While I was at it I brush applied Titanium to the Afterburners which I'll weather a little later when doing some of the other brush applied painting.
Matte blacked out the Cockpit tub area so the canopy can be applied a bit later.
gdjsky01
21st February 2012, 07:15 PM
very cool and educational thread! Thanks for taking the time! :handshake:
Micromeister
21st February 2012, 09:05 PM
very cool and educational thread! Thanks for taking the time! :handshake:
Thanks Jeff:
It's been a fun build...now I'm hoping she flys well... never know until the first flight with these undercut wingtips.. If I got the thrust line correct she should Scoot on twin MMX-II's.
Catching up over the weekend the 4 little Sparrow missiles were painted, and applied. Got the decal on and remembered to add some launch lugs. OH I'm getting very bad about that! did some brush touch ups here and there and give the final paint a coat of 1309 UV Matte clear krylon before adding the canopy.
Micromeister
21st February 2012, 09:18 PM
After the decals, UV Clear and Clear G-S caonpy glue set the model was ready to set the Nose weight. motors installed & Attaching a sting with blue painter tape to our mark 2.56" from the nose clay was added to the nose & canopy area until we got a flat horizontal hang. The clay was removed, weighed and converted into #9 lead shot which was carefully dropped into the hole left in the nose section shoulder adaptor. Sorry I didn't take photos of this operation as it's really pretty boring. Once the shot is in place a small amount of 5 minute epoxy is dripped onto the opening setting the shot solid as far forward as possible. String is re-attached to check and confirm the calculated CG is where we want it.
Ready for her final Still shots before test flying hopefully vary soon.
[POW]Eagle159
21st February 2012, 11:54 PM
dang, THAT IS NICE! :wink:
Micromeister
27th February 2012, 05:27 PM
Thanks for the Kudo's
Here are the stat's Pics for this fun fly'in little 2 motor micro PMC. Hope to get her in the air shorty....Totally Winded out last weekend with 20 -45mph gusts.
Micromeister
24th April 2012, 01:42 PM
Saturday's launch afforded a change to put the Micro F-15 Eagle on the pad.

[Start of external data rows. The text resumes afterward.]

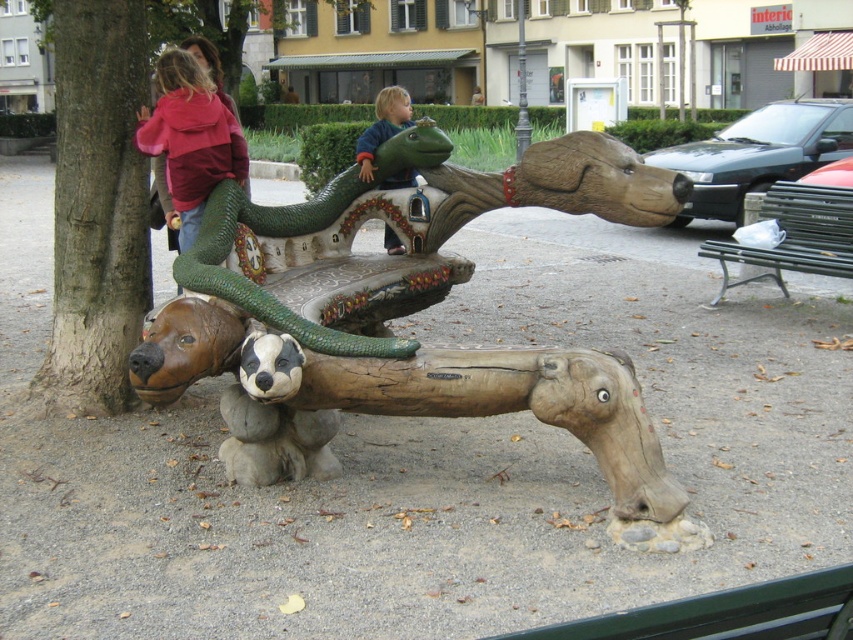
Is brown rough bark at lower left taller than green matte snake at center?

Incorrect, brown rough bark at lower left's height is not larger of green matte snake at center's.

Is point (73, 301) in front of point (300, 227)?

Yes, point (73, 301) is in front of point (300, 227).

Where is `brown rough bark at lower left`? brown rough bark at lower left is located at coordinates (96, 205).

Is brown rough bark at lower left bigger than matte pink hoodie at upper left?

Incorrect, brown rough bark at lower left is not larger than matte pink hoodie at upper left.

Between brown rough bark at lower left and matte pink hoodie at upper left, which one appears on the left side from the viewer's perspective?

brown rough bark at lower left is more to the left.

Where is `brown rough bark at lower left`? The width and height of the screenshot is (853, 640). brown rough bark at lower left is located at coordinates (96, 205).

This screenshot has height=640, width=853. Find the location of `brown rough bark at lower left`. brown rough bark at lower left is located at coordinates (96, 205).

From the picture: Measure the distance between matte pink hoodie at upper left and metallic silver bench at right.

3.72 meters

The width and height of the screenshot is (853, 640). I want to click on matte pink hoodie at upper left, so click(x=190, y=138).

Where is `matte pink hoodie at upper left`? This screenshot has width=853, height=640. matte pink hoodie at upper left is located at coordinates (190, 138).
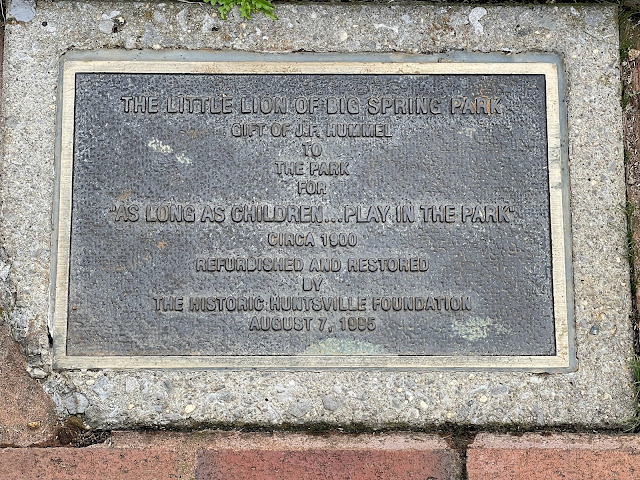
Where is `center plaque`? center plaque is located at coordinates (124, 186), (465, 179).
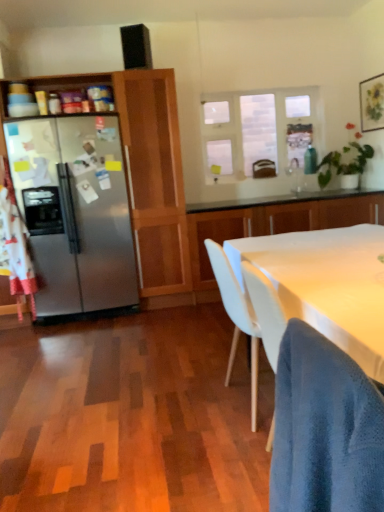
Question: In terms of height, does blue textured fabric chair at lower right look taller or shorter compared to satin silver refrigerator at left, marked as the 2th cabinetry in a right-to-left arrangement?

Choices:
 (A) short
 (B) tall

Answer: (A)

Question: Is point (307, 488) positioned closer to the camera than point (150, 234)?

Choices:
 (A) closer
 (B) farther

Answer: (A)

Question: Which object is the farthest from the satin silver refrigerator at left, positioned as the 1th cabinetry in left-to-right order?

Choices:
 (A) green leafy plant at upper right
 (B) blue textured fabric chair at lower right
 (C) clear glass window at upper center
 (D) white glossy cabinet at center, arranged as the first cabinetry when viewed from the right
 (E) white matte table at center

Answer: (B)

Question: Which of these objects is positioned farthest from the blue textured fabric chair at lower right?

Choices:
 (A) white matte table at center
 (B) green leafy plant at upper right
 (C) satin silver refrigerator at left, marked as the 2th cabinetry in a right-to-left arrangement
 (D) black matte speaker at upper center
 (E) clear glass window at upper center

Answer: (B)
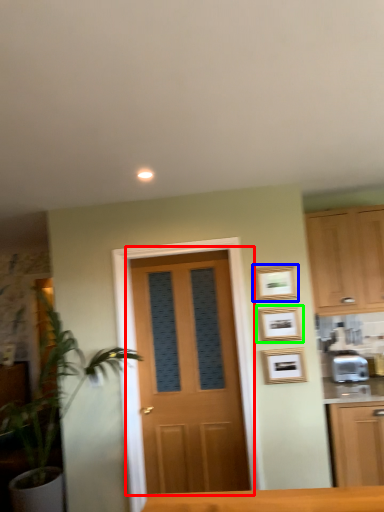
Question: Which object is the farthest from door (highlighted by a red box)? Choose among these: picture frame (highlighted by a blue box) or picture frame (highlighted by a green box).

Careful preperation was observed even went so far as to use some left over 10.5mm motor pyrogen tipped igniters instead of my own MMX Q2 igniters dipped in my pyrogen....in hindsight I should have gone with my own dipped igniters.
Anyway! got her on the pad, hooked up count down and only one motor lit...DEEEEEEEEEEE Rats!
Two concerns arose...
A. at 18.1grams LOWT... one MMX-II didn't even MOVE the F-15 a little.
B. At ejection the model nose did not eject.
I may have the nose taped a bit too tightly but even so we may have an ejection problem? Guess I'm gonna need to do a ground test of this ejection system with a single motor.
have some photos i'll uplaod a little later.
Ps. this also bring some REAL concerns for our almost complete F-14 Tomcat which just weighed in at 22.3g less motors... our F-15 Eagle w/o motors is 17g. ugh!
hammer
25th April 2012, 01:23 PM
Looks nice.
Micromeister
25th April 2012, 05:10 PM
Looks nice.
Thanks Hammer:
Hope it fly's OK with two motors on the next flight:) I'm back to using my own dipped Q2 micro igniters.
hornet driver
26th April 2012, 04:46 AM
Sweet! Very nice indeed
Micromeister
26th April 2012, 03:30 PM
Sweet! Very nice indeed
Thanks HD!
Did you get a look at the F-14? She's all but done as well.. Just REALLY Heavy!
hornet driver
27th April 2012, 04:01 AM
YEP!! BEE-YOU--TEEE--FULL. I tried the other spelling with just the letters and just could'nt do it----being a Tomcat and all---By the way---AIM -54---OUTSTANDING!